_Stored records_
• • •

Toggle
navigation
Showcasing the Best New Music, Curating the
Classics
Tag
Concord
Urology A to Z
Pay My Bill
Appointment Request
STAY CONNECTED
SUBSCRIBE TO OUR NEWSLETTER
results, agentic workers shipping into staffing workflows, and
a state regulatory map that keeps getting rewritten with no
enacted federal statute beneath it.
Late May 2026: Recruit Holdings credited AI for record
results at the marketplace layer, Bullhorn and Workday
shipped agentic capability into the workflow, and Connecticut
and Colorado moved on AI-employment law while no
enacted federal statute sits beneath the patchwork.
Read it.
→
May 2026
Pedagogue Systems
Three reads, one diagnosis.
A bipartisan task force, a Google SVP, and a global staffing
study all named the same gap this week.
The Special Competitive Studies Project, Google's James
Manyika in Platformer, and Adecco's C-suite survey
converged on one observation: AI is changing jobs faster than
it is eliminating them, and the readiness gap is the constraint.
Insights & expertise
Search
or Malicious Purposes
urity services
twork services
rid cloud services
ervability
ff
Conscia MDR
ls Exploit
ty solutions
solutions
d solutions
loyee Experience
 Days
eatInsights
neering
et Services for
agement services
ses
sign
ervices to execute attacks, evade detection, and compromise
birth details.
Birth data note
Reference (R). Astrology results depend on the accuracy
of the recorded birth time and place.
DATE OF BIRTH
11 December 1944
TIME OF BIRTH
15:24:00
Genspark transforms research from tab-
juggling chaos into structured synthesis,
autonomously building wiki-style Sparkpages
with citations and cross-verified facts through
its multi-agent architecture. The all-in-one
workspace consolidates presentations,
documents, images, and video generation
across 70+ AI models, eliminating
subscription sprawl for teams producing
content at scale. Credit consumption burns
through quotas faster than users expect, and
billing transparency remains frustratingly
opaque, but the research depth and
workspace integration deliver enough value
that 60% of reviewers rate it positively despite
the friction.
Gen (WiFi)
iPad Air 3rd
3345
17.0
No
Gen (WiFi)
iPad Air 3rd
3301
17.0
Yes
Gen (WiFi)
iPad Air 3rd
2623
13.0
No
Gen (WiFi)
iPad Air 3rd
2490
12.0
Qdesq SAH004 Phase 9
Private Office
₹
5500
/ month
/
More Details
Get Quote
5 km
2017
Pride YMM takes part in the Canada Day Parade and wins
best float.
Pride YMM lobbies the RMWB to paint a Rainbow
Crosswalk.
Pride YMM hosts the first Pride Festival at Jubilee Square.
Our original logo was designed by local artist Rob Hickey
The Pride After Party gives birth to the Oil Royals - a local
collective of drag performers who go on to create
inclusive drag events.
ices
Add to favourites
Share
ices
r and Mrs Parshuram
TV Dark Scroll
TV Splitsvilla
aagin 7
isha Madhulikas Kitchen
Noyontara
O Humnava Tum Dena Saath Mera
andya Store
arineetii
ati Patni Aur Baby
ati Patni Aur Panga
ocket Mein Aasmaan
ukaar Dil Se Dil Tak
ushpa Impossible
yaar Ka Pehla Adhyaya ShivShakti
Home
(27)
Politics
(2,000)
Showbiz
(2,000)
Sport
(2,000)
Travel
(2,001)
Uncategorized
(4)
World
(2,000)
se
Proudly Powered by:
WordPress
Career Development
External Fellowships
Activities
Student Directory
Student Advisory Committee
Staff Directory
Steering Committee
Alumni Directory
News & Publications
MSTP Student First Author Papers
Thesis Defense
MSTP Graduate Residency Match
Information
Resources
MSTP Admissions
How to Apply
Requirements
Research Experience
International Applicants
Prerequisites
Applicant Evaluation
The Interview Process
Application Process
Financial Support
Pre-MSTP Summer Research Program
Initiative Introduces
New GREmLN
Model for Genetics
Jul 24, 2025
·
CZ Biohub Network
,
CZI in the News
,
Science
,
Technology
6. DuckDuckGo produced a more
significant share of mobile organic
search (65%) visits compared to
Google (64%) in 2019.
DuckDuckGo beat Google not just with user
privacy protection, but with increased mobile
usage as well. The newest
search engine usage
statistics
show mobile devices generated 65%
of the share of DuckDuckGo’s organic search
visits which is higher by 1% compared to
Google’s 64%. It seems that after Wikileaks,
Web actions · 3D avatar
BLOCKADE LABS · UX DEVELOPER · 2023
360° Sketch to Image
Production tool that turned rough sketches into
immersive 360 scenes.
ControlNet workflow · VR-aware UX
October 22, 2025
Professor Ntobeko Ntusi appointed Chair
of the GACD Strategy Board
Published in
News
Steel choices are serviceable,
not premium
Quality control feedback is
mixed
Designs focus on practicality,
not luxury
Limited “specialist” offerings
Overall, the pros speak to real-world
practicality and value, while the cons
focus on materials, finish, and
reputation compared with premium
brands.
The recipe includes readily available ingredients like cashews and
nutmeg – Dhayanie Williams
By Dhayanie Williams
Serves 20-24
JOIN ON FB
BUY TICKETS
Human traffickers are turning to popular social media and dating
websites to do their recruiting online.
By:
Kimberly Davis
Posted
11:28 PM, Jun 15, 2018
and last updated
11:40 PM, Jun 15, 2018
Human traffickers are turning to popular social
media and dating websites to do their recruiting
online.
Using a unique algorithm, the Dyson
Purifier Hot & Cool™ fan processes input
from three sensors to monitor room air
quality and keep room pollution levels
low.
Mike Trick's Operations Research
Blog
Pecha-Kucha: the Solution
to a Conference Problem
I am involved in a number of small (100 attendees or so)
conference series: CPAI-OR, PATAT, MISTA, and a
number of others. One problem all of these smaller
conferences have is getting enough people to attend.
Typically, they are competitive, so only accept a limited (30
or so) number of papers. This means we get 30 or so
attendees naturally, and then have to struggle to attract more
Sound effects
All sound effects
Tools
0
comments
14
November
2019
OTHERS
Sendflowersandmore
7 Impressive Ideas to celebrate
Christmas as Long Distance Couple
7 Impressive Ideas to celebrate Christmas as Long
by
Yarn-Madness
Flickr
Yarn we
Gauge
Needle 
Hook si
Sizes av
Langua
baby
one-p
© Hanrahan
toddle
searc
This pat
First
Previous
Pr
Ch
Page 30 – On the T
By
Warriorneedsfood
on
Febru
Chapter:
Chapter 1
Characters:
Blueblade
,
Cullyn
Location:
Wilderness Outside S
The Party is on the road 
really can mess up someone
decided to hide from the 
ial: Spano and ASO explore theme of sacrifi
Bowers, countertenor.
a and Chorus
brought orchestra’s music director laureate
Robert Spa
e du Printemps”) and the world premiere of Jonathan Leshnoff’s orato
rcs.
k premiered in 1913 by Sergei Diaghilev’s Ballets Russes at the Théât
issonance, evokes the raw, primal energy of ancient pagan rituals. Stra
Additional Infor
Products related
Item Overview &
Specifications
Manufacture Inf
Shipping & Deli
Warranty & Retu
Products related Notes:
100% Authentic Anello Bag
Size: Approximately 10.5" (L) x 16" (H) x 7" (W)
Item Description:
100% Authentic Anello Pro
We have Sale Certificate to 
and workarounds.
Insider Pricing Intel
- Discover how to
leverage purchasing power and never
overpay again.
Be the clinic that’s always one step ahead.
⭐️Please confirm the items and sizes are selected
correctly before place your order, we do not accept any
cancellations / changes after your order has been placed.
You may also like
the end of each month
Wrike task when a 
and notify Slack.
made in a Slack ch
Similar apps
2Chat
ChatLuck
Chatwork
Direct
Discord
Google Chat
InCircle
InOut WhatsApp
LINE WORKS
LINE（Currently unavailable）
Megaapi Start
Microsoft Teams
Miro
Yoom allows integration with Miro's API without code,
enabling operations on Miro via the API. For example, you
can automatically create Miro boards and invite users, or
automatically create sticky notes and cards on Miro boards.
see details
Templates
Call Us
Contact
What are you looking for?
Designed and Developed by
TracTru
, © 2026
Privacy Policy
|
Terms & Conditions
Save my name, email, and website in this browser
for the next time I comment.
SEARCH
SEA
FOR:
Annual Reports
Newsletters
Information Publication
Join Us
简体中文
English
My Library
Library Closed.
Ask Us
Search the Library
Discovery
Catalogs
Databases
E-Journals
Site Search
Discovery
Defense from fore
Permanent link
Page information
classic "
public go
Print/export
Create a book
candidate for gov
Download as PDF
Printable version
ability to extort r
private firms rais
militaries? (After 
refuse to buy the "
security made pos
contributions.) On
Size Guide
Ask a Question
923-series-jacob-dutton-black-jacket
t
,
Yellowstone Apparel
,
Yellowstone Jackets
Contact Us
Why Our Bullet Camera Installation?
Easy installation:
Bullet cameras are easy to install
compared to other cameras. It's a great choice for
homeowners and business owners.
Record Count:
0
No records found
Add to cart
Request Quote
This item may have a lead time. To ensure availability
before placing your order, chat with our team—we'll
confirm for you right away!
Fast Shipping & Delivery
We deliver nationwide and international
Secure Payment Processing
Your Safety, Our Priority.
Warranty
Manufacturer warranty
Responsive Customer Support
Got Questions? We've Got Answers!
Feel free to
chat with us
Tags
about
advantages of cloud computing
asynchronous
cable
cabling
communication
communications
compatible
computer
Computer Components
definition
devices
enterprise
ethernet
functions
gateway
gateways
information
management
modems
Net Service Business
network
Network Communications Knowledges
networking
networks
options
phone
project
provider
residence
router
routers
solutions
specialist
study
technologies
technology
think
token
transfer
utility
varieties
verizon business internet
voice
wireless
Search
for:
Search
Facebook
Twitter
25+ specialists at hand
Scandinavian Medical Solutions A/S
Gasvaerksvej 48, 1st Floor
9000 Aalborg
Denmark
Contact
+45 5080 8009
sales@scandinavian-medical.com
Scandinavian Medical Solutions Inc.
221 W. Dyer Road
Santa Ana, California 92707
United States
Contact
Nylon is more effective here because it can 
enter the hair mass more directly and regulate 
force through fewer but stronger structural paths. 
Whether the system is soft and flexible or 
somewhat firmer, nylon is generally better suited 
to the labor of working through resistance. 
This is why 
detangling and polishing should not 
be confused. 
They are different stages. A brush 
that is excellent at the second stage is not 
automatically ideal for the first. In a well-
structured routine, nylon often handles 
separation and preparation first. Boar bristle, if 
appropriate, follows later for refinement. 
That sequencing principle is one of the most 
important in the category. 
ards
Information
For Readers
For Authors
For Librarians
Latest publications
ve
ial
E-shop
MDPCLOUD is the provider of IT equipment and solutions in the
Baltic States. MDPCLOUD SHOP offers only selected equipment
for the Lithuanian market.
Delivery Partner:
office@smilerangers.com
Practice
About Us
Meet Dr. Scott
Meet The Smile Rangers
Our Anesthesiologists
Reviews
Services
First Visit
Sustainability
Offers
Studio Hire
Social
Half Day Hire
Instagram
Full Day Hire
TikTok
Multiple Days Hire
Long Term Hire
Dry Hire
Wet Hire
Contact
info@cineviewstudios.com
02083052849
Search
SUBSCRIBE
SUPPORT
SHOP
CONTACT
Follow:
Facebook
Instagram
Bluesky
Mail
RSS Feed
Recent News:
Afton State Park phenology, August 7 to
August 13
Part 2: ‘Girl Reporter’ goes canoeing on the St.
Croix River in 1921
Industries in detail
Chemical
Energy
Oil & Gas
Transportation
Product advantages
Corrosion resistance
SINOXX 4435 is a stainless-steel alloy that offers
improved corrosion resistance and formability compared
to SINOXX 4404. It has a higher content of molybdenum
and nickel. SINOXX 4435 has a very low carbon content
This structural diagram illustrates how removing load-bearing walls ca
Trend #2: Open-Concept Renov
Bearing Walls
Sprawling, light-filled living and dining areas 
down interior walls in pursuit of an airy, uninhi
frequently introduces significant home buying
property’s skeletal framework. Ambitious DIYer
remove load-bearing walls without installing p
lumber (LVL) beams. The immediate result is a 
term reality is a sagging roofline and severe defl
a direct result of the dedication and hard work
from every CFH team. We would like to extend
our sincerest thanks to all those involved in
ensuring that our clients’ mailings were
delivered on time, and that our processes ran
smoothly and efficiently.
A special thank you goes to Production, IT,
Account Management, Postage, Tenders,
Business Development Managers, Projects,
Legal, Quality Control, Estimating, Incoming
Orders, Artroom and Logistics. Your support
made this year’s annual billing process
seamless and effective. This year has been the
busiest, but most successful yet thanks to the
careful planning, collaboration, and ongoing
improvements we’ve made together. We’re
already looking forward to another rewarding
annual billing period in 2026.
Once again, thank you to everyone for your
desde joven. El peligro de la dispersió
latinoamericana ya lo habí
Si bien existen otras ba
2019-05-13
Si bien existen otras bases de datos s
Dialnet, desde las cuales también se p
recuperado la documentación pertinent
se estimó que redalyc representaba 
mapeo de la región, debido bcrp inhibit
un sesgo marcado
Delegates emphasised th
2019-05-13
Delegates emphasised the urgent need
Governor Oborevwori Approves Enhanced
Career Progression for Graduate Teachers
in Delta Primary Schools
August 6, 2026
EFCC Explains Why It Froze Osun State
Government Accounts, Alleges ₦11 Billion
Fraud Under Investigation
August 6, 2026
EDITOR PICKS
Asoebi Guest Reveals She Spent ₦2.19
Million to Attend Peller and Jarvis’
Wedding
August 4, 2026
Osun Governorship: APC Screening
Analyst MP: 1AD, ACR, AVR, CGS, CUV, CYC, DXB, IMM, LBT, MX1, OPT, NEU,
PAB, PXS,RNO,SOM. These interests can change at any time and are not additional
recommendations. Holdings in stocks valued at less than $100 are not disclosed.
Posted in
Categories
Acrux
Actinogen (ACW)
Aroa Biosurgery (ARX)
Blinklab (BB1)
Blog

• • •

Reproduce the rows verbatim, from the first line of the rows through the line that contains "Birth data note", with both ends included.

_RESULT_
Toggle
navigation
Showcasing the Best New Music, Curating the
Classics
Tag
Concord
Urology A to Z
Pay My Bill
Appointment Request
STAY CONNECTED
SUBSCRIBE TO OUR NEWSLETTER
results, agentic workers shipping into staffing workflows, and
a state regulatory map that keeps getting rewritten with no
enacted federal statute beneath it.
Late May 2026: Recruit Holdings credited AI for record
results at the marketplace layer, Bullhorn and Workday
shipped agentic capability into the workflow, and Connecticut
and Colorado moved on AI-employment law while no
enacted federal statute sits beneath the patchwork.
Read it.
→
May 2026
Pedagogue Systems
Three reads, one diagnosis.
A bipartisan task force, a Google SVP, and a global staffing
study all named the same gap this week.
The Special Competitive Studies Project, Google's James
Manyika in Platformer, and Adecco's C-suite survey
converged on one observation: AI is changing jobs faster than
it is eliminating them, and the readiness gap is the constraint.
Insights & expertise
Search
or Malicious Purposes
urity services
twork services
rid cloud services
ervability
ff
Conscia MDR
ls Exploit
ty solutions
solutions
d solutions
loyee Experience
 Days
eatInsights
neering
et Services for
agement services
ses
sign
ervices to execute attacks, evade detection, and compromise
birth details.
Birth data note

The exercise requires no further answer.